Sete credores se opuseram à conversão, como o Itaú e Caixa Econômica, pela falta de previsão legal e afronta à segurança jurídica, mas os argumentos não foram acatados pela juíza Andréa Galhardo Palma, da 2ª Vara Regional de Competência Empresarial e de Conflitos Relacionados à Arbitragem (processo nº 1002965-90.2024.8.26.0260).

As instituições financeiras alegaram, nos autos, que a empresa não poderia pedir a recuperação extrajudicial após a judicial, por conta da vedação prevista no artigo 161, parágrafo 3º, da lei de insolvência. O dispositivo diz que “o devedor não poderá requerer a homologação de plano extrajudicial, se estiver pendente pedido de recuperação judicial ou se houver obtido recuperação judicial ou homologação de outro plano de recuperação extrajudicial há menos de 2 anos”.

Mas para a magistrada a previsão não se aplica ao caso. “Uma vez que as devedoras deixarem de figurar como empresas em recuperação judicial em todos os seus efeitos, é perfeitamente cabível a análise do pedido de homologação do plano de recuperação extrajudicial”, afirma ela, acrescentando que ter a maioria dos credores aprovando a conversão é suficiente para permitir o procedimento.

A administradora judicial do caso, Joice Ruiz, da AJ Ruiz Administração Judicial, diz que a decisão é inovadora e que é possível a mudança. “Não tem previsão na lei, mas também não tem proibição e isso sim seria um empecilho”, afirma Joice, que deu parecer favorável desde que houvesse quórum, o que foi cumprido.

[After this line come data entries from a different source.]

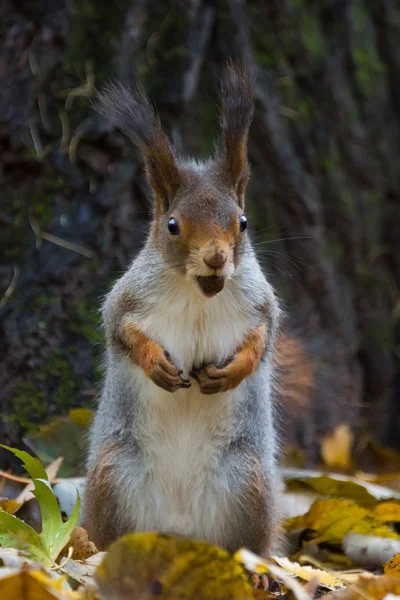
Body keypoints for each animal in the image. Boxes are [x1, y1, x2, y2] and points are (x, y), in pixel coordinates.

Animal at [84, 63, 284, 556]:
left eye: (242, 222)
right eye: (173, 225)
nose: (215, 257)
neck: (200, 294)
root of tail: (178, 528)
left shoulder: (261, 302)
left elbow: (264, 337)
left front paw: (232, 371)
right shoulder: (128, 297)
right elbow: (120, 329)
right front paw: (156, 362)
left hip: (247, 480)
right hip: (113, 475)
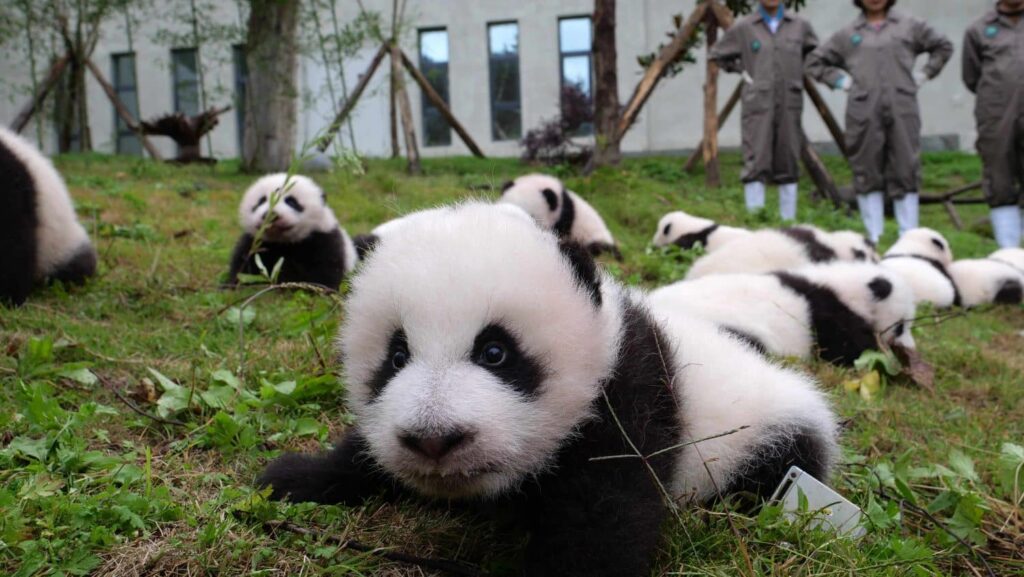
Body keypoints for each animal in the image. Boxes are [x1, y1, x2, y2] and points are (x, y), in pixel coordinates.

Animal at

Samantha Longo, sócia do Longo Abelha Advogados e membro do Fórum Nacional de Recuperação Empresarial e Falências (Fonaref) do Conselho Nacional de Justiça (CNJ), diz que normalmente o caminho adotado é o oposto – da recuperação extrajudicial para a judicial. “Mas aqui conseguiram por conta de um trabalho de mediação”, afirma.

Segundo Samantha, na extrajudicial não há divisão de classes, então há mais liberdade para organizar e negociar com os credores. “É muito mais rápido porque o devedor já chega para o Judiciário com a negociação pronta”, afirma. Também é menos custosa, pois não há administrador judicial na maioria dos casos – apesar de muitos juízes nomearem.

O advogado Otto Gübbel, do escritório de mesmo nome e que representa a GTEX, diz que propôs a mudança de rumo porque uma empresa em recuperação judicial tem pouco acesso a crédito, já que o rating dela é rebaixado. Além disso, no momento do pedido de recuperação judicial, “os credores não estavam dispostos a conversar”.

“Depois da decisão de processamento, a própria juíza possibilitou a conversão. Então, quando se tem o controle do litígio e o Judiciário apoiando uma mediação, isso muda tudo”, diz. Segundo ele, o DIP (o qual outros credores ainda podem aderir) permitiu que o grupo voltasse a faturar R$ 100 milhões por mês – número semelhante ao de antes da crise. “O efeito da decisão é sensacional. A empresa continua ganhando mercado e a curva de soerguimento será muito mais rápida.”